- **WORK INSTRUCTION**:
Extract the page text from each of the entries below, copying every line with no changes. Leave the pictures out of your answer.

== TASK MATERIAL

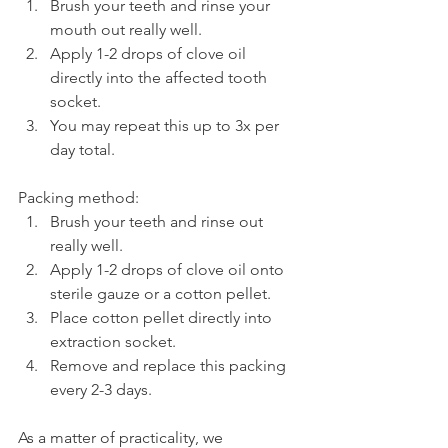
Brush your teeth and rinse your 
mouth out really well.
Apply 1-2 drops of clove oil 
directly into the affected tooth 
socket.
You may repeat this up to 3x per 
day total.
Packing method:
Brush your teeth and rinse out 
really well.
Apply 1-2 drops of clove oil onto 
sterile gauze or a cotton pellet.
Place cotton pellet directly into 
extraction socket.
Remove and replace this packing 
every 2-3 days.
As a matter of practicality, we 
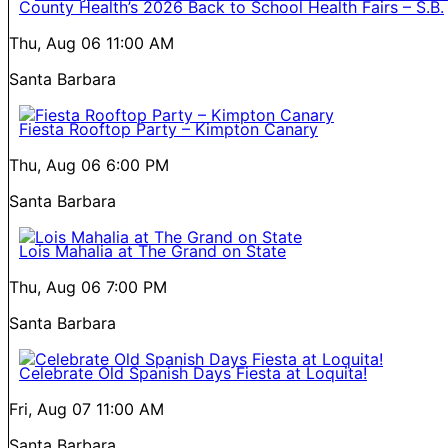
County Health’s 2026 Back to School Health Fairs – S.B.
Thu, Aug 06
11:00 AM
Santa Barbara
Fiesta Rooftop Party – Kimpton Canary
Thu, Aug 06
6:00 PM
Santa Barbara
Lois Mahalia at The Grand on State
Thu, Aug 06
7:00 PM
Santa Barbara
Celebrate Old Spanish Days Fiesta at Loquita!
Fri, Aug 07
11:00 AM
Santa Barbara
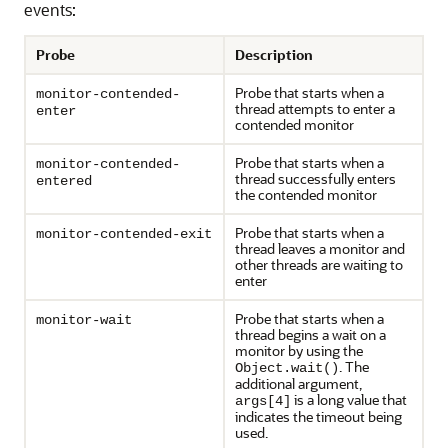
events:
Probe
Description
Probe that starts when a
monitor-contended-
thread attempts to enter a
enter
contended monitor
Probe that starts when a
monitor-contended-
thread successfully enters
entered
the contended monitor
Probe that starts when a
monitor-contended-exit
thread leaves a monitor and
other threads are waiting to
enter
Probe that starts when a
monitor-wait
thread begins a wait on a
monitor by using the
. The
Object.wait()
additional argument,
is a long value that
args[4]
indicates the timeout being
used.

====

- **RESPONSE TO THIS EXERCISE**:
Brush your teeth and rinse your 
mouth out really well.
Apply 1-2 drops of clove oil 
directly into the affected tooth 
socket.
You may repeat this up to 3x per 
day total.
Packing method:
Brush your teeth and rinse out 
really well.
Apply 1-2 drops of clove oil onto 
sterile gauze or a cotton pellet.
Place cotton pellet directly into 
extraction socket.
Remove and replace this packing 
every 2-3 days.
As a matter of practicality, we 
County Health’s 2026 Back to School Health Fairs – S.B.
Thu, Aug 06
11:00 AM
Santa Barbara
Fiesta Rooftop Party – Kimpton Canary
Thu, Aug 06
6:00 PM
Santa Barbara
Lois Mahalia at The Grand on State
Thu, Aug 06
7:00 PM
Santa Barbara
Celebrate Old Spanish Days Fiesta at Loquita!
Fri, Aug 07
11:00 AM
Santa Barbara
events:
Probe
Description
Probe that starts when a
monitor-contended-
thread attempts to enter a
enter
contended monitor
Probe that starts when a
monitor-contended-
thread successfully enters
entered
the contended monitor
Probe that starts when a
monitor-contended-exit
thread leaves a monitor and
other threads are waiting to
enter
Probe that starts when a
monitor-wait
thread begins a wait on a
monitor by using the
. The
Object.wait()
additional argument,
is a long value that
args[4]
indicates the timeout being
used.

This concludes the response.